Dans cet épisode vous avez pu entendre les extraits des œuvres suivantes :
- National Arab Orchestra – Waslit Qudud Maqam Hijaz – Aboud Agha
- Kaamelott, Livre I, 27 : Le Retour de Judée, écrit par Alexandre Astier.
Épisode 41 – Enki et les débuts de l’islam médiéval,
[Générique]
Fanny : Est-ce que vous savez tout du Moyen Âge ? Mais d’abord, qu’est-ce que le Moyen Âge ? En général, on dit que c’est une période de mille ans, de 500 à 1500. Mais vous l’entendez dans ce podcast, il y a autant de définitions du Moyen Âge que de médiévistes. Je m’appelle Fanny Cohen Moreau, et dans ce podcast, je reçois des jeunes médiévistes, des personnes qui étudient le Moyen Âge en master ou en thèse, pour qu’ils vous racontent leurs recherches passionnantes, et qu’ils vous donnent envie d’en savoir plus sur cette belle période.
Épisode 41, Enki et les débuts de l’islam médiéval, c’est parti !

---------------

■ Consignes de travail:
a. Selon la transcription du podcast sur le Moyen Âge, quelles dates bornent en général la période de mille ans qu'on lui attribue ?
b. Poursuivez la transcription du podcast sur le Moyen Âge après sa dernière phrase.

---------------

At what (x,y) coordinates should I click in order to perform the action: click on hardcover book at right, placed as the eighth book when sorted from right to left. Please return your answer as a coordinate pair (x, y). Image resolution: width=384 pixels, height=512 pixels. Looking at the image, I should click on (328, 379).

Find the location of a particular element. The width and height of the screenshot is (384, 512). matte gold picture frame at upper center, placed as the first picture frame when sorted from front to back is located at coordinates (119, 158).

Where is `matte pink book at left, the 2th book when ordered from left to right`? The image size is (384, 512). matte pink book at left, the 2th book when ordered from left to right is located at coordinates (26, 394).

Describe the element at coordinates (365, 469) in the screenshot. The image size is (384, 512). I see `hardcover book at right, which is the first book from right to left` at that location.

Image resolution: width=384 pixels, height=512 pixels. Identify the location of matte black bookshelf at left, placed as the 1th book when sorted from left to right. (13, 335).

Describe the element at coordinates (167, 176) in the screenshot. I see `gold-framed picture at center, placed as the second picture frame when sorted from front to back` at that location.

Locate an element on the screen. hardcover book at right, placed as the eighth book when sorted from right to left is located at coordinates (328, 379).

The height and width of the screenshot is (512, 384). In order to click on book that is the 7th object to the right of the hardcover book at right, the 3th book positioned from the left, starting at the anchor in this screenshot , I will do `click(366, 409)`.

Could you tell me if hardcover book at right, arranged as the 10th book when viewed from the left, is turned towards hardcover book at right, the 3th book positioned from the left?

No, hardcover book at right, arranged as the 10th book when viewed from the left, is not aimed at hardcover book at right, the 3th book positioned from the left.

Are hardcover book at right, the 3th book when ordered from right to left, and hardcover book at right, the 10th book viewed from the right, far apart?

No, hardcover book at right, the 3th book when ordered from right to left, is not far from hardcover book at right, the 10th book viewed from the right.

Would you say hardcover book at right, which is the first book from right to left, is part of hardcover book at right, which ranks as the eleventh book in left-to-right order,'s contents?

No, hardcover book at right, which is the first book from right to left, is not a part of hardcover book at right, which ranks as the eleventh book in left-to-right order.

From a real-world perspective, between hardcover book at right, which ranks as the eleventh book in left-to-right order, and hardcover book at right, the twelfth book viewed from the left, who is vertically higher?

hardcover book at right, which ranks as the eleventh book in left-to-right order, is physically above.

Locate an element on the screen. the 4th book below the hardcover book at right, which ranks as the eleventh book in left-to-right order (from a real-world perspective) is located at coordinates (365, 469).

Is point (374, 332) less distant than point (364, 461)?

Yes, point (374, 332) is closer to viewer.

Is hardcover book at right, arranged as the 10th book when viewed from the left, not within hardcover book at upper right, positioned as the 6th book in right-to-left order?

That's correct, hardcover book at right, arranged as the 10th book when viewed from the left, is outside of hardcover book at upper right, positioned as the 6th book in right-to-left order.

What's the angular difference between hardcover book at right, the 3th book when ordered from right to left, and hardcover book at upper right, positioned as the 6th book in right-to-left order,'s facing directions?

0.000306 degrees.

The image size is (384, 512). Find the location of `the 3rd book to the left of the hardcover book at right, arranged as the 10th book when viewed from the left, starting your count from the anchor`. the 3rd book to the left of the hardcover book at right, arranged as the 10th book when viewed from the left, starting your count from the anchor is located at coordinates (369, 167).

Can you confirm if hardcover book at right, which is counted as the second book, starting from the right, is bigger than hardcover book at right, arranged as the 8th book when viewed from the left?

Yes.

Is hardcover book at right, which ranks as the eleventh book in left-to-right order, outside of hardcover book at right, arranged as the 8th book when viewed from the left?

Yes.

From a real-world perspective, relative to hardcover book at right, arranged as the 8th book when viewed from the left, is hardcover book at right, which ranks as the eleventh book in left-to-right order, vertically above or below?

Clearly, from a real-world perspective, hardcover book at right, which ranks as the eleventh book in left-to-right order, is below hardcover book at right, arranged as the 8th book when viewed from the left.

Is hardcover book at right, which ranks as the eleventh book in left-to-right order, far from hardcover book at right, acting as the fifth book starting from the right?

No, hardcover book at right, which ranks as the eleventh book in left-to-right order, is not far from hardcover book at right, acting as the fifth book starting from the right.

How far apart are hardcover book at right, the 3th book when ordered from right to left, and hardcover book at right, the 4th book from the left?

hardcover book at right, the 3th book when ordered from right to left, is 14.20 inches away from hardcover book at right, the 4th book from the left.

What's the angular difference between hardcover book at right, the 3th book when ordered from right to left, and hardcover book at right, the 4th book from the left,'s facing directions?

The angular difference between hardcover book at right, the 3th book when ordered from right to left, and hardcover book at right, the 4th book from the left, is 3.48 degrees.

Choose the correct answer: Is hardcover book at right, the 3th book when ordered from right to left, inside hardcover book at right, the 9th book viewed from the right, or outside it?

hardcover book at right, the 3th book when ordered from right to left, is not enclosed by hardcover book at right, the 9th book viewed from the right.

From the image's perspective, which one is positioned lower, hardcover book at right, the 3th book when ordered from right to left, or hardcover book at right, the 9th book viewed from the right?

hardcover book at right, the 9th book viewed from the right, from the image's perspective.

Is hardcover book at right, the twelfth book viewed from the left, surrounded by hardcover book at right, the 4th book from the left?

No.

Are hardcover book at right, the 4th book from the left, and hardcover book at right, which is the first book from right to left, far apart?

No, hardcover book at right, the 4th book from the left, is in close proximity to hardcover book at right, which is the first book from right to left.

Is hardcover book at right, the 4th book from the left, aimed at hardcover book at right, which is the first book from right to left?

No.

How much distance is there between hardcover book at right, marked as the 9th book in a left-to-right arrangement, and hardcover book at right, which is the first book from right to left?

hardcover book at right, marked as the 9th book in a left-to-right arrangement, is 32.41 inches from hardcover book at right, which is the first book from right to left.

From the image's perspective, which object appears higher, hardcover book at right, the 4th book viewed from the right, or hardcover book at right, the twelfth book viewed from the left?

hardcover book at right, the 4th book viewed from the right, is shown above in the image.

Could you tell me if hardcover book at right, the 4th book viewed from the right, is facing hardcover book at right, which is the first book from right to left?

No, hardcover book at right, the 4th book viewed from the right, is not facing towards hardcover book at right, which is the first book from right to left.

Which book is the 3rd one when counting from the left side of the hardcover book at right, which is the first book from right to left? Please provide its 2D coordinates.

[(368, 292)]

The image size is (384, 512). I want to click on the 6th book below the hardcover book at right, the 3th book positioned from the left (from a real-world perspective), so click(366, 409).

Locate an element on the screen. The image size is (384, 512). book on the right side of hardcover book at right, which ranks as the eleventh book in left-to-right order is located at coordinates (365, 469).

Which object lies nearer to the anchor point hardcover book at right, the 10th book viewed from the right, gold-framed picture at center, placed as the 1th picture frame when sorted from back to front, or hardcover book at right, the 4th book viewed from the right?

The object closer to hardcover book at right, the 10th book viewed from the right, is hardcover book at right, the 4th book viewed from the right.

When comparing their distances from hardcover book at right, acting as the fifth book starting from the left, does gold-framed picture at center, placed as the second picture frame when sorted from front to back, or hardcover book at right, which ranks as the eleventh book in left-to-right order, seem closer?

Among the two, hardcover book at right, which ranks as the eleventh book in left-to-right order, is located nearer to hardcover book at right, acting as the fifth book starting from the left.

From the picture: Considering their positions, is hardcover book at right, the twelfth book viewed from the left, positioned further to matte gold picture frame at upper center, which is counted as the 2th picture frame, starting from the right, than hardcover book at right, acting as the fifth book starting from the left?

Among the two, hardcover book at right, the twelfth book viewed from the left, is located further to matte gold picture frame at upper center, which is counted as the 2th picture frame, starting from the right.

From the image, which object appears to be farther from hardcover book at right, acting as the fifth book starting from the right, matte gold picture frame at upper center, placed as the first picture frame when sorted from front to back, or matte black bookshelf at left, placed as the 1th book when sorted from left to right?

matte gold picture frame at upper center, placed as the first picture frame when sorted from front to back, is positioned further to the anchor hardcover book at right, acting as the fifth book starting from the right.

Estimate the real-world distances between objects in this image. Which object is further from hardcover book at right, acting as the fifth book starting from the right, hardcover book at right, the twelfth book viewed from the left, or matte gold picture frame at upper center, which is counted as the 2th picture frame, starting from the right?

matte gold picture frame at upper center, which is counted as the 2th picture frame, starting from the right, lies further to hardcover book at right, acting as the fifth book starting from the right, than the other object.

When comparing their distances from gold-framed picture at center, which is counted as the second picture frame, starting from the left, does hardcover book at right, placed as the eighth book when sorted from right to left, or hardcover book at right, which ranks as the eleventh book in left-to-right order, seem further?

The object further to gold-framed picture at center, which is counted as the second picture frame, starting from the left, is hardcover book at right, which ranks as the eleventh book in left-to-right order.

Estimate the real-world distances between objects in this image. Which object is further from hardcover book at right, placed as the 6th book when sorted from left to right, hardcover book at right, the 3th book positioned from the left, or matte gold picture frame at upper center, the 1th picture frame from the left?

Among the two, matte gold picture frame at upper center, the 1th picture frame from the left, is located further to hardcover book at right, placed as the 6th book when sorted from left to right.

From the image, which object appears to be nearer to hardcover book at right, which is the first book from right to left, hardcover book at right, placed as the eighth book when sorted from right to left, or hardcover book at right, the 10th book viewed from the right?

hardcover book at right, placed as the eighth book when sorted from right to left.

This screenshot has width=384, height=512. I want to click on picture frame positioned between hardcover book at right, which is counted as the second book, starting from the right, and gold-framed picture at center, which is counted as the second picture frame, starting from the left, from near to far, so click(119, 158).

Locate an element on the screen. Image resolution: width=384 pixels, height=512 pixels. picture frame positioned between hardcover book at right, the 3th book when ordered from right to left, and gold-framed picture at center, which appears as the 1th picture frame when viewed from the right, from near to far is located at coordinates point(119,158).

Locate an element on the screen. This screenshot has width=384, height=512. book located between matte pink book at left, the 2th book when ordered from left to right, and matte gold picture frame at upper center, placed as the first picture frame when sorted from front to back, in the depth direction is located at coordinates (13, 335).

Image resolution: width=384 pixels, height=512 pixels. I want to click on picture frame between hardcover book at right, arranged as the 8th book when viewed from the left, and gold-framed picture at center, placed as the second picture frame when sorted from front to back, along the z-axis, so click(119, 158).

---------------

■ Résultats de l'exercice:
a. De 500 à 1500.

b.
Dans Passion Médiévistes, entre le moment où le contact se fait avec le jeune chercheur, le moment de l’enregistrement et celui de la diffusion de l’épisode, il peut parfois s’écouler plusieurs mois. Le podcast étant mensuel, j’arrive souvent à avoir cinq, six épisodes d’avance. Mais mon invité d’aujourd’hui, nous avons mis plus de deux ans à trouver une date où nous étions tous les deux disponibles pour enregistrer. Deux ans ! Donc aujourd’hui, je suis très très contente de te recevoir enfin. Bienvenue, Enki Baptiste.
Enki : Bonjour.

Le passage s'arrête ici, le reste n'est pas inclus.